Media release – Josh Willie MP, Shadow Minister for Cost of Living, 28 May 2024
Rising utilities bills adding to the cost of living crisis
May has been a difficult and challenging month for hardworking Tasmanians doing it tough, with new price rises announced for both power and water set to push family budgets to the limit.
Earlier this month, TasNetworks announced it was a proposing a 15 per cent transmission price rise from 1 July, driving up household power bills by $113 on average.
Yesterday, TasWater confirmed they too would be upping prices, by 3.5 per cent per year for the next four years, seeing water bills rise by $46 on average per year.
RTI documents obtained by Labor show that in 2023, 2,569 Tasmanians defaulted on their TasWater payment plans, with 443 of those people holding concession cards.
35 households had restrictions placed on their water services, with two of those concession card holders.
With the rise in the cost of living showing no signs of slowing down, there’s a strong chance the number of Tasmanians struggling to pay their bills will become even greater.
State governments can’t do everything about the cost of living, but they should do everything within their power to ease the burden placed on households and families.
This includes ensuring that Tasmanians pay a Tasmanian price for Tasmanian power, stimulating the economy and supporting Tasmanians into jobs where wages and conditions keep pace with living costs.
However with Jeremy Rockliff already foreshadowing a “difficult and challenging” budget, it looks his mismanagement of the state’s finances will mean he is unable to pull any more levers needed to help Tasmanians.
Ben Marshall
May 29, 2024 at 10:55
TasLabor, like its colleagues across the Chamber, is utterly disingenuous in complaining about the costs of utilities. Labor fully supports the Chamber of Comm … sorry, the Liberal Party, in backing TasNetworks’ Project Marinus – the plan to ‘create investment opportunities’ by offering up the northern half of Tasmania for industrialisation by foreign renewables companies and TasNetworks’ vast new transmission grid to service them.
And boy, that will all cost us dearly!
Marinus Link is just one part of Project Marinus, and at least three other Marinus Links have been planned. The so-called REZs (Renewable Energy Zones) have been decided on by ReCFIT, the PR department for green-washing government inaction on climate, and refined by TasNetworks – the former public utility now gouging us to provide Government with ‘efficiency dividends’ and to pay for the new grid.
ReCFIT and TasNetworks are privately scrapping over whom has ultimate control of the REZs, but either way ‘community consultation’ will continue to be phony and one-way.

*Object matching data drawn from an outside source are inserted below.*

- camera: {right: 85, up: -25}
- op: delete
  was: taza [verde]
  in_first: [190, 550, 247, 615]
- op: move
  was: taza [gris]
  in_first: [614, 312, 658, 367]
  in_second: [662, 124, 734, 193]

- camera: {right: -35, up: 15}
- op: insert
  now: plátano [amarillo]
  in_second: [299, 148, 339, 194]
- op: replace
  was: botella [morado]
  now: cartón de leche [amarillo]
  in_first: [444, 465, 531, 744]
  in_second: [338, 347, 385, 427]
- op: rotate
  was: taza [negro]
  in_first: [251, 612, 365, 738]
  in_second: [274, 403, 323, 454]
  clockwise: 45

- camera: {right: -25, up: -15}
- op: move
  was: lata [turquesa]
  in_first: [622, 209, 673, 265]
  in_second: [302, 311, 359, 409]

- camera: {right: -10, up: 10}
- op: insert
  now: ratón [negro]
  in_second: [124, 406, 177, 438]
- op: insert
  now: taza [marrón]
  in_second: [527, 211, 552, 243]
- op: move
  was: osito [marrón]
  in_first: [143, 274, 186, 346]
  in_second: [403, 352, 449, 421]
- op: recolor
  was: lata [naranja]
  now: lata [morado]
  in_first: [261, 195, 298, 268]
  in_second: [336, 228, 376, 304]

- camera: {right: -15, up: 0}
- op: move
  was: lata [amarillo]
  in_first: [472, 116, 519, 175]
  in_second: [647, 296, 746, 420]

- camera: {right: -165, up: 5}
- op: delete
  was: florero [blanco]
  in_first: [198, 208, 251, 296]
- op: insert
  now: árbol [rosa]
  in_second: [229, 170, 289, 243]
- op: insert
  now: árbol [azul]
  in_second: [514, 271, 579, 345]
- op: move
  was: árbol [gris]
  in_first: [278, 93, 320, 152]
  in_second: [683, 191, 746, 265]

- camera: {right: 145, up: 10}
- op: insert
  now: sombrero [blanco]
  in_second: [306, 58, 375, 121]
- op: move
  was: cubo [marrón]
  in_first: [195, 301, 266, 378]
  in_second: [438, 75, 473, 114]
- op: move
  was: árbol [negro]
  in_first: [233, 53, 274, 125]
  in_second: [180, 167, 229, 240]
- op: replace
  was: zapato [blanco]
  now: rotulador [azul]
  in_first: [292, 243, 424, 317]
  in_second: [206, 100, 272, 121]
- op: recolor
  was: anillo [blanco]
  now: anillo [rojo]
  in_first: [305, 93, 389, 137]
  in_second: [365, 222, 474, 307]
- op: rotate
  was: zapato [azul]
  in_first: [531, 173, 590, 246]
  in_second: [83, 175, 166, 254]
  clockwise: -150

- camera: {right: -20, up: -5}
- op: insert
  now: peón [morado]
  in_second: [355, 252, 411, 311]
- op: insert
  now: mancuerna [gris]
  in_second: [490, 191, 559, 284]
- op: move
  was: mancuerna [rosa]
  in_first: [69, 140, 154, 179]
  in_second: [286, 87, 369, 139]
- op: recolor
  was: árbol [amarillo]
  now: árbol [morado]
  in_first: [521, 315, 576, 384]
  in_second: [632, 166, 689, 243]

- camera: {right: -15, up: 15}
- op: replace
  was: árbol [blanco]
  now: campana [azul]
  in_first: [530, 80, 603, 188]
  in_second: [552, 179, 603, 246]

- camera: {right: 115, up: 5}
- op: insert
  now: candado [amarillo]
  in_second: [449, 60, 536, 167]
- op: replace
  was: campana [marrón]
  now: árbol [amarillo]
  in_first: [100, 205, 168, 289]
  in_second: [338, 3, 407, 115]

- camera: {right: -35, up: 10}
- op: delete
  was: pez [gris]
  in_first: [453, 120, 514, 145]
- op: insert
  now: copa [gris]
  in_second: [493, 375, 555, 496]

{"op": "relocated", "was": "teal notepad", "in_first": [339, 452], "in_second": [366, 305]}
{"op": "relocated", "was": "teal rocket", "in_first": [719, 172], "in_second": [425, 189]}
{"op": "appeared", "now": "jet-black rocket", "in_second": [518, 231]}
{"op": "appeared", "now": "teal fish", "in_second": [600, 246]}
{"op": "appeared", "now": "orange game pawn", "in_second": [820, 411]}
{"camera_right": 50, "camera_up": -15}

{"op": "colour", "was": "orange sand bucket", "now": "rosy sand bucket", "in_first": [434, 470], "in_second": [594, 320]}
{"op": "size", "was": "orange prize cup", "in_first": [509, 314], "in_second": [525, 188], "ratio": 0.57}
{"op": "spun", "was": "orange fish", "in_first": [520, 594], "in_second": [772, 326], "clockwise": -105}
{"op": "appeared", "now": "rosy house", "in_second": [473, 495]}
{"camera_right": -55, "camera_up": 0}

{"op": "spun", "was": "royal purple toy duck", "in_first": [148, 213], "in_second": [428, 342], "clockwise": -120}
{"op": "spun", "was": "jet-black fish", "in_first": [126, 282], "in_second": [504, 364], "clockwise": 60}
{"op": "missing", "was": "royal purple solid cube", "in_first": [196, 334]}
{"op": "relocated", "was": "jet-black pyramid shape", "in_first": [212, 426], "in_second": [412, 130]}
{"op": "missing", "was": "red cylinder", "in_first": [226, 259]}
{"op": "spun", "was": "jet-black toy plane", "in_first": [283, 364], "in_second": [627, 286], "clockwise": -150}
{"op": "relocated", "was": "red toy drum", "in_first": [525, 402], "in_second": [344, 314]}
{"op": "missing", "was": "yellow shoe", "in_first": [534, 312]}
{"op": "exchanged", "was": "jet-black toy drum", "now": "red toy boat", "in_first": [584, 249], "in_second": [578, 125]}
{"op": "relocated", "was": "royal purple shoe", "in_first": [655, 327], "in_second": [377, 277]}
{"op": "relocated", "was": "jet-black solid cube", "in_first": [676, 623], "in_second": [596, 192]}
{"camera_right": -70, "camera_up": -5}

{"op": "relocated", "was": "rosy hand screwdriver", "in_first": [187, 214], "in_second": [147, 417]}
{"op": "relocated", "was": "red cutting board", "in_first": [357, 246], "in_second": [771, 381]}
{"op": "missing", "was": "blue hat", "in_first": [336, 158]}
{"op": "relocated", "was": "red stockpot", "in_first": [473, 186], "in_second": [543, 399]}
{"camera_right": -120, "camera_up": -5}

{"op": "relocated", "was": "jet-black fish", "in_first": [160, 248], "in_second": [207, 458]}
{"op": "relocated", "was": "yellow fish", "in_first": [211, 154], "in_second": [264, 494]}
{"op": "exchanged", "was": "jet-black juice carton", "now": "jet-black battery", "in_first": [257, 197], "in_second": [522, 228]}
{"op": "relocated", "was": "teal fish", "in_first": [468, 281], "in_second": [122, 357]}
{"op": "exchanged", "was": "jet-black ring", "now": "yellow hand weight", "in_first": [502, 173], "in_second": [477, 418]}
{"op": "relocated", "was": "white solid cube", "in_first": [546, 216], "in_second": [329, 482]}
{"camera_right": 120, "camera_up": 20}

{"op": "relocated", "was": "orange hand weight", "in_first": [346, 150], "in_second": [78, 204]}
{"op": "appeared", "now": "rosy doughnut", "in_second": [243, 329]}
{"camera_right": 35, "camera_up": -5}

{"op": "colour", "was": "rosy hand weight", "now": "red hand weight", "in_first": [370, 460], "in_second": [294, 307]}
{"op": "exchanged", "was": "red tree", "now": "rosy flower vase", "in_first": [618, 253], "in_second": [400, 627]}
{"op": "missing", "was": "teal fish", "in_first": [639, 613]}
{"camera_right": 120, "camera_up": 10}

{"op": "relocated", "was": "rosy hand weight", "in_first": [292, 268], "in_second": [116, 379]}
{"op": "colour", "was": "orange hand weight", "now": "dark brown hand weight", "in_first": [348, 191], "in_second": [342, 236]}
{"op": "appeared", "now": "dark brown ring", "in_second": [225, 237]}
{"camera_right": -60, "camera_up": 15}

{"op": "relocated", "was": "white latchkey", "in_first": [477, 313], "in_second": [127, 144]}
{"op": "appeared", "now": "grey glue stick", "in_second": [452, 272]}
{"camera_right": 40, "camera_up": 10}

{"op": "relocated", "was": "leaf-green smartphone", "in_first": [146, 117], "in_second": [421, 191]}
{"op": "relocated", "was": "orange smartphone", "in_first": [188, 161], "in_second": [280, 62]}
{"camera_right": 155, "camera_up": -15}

TasNetworks will continue to bullshit then bulldoze farmers, farms, forests and wild habitat for its cheap overhead transmission lines while worsening the effects of climate, increasing the fire risks and offloading significant costs to communities and small businesses running tourism operations.
TasLabor refuses to acknowledge any of this, just as it refused to listen to community’s issues with it. TasLabor is 100% behind the unfettered rights of foreign corporations and corporatised TasNet and TasHydro (the government-owned power trading company) to use us and our State as as funding sources to make money.
Meanwhile, ReCFIT has launched its latest PR campaign claiming to be open to ‘community consultation’ on decisions already made. This not only ignores the charters of Best Practice community consultation (consult early, consult with, co-design with community) but it’s more taxpayer money being spent on green-washing government inaction on climate. Pretending that giving our wind energy away, and handing foreign and local investors access to vast areas of our State, and then providing them with a grid to ship the energy to the NEM, along with a promise to buy it at a profit to them, is, you’ll be shocked to hear, NOT ‘action on climate’.
Josh Willie, like his colleagues, pretends to complain about Liberal policies – while backing them to the hilt. It’s a game for lazy career politicians on the public purse, and Willie couldn’t care less about truth or, God forbid, decent policy that benefited Tasmanians.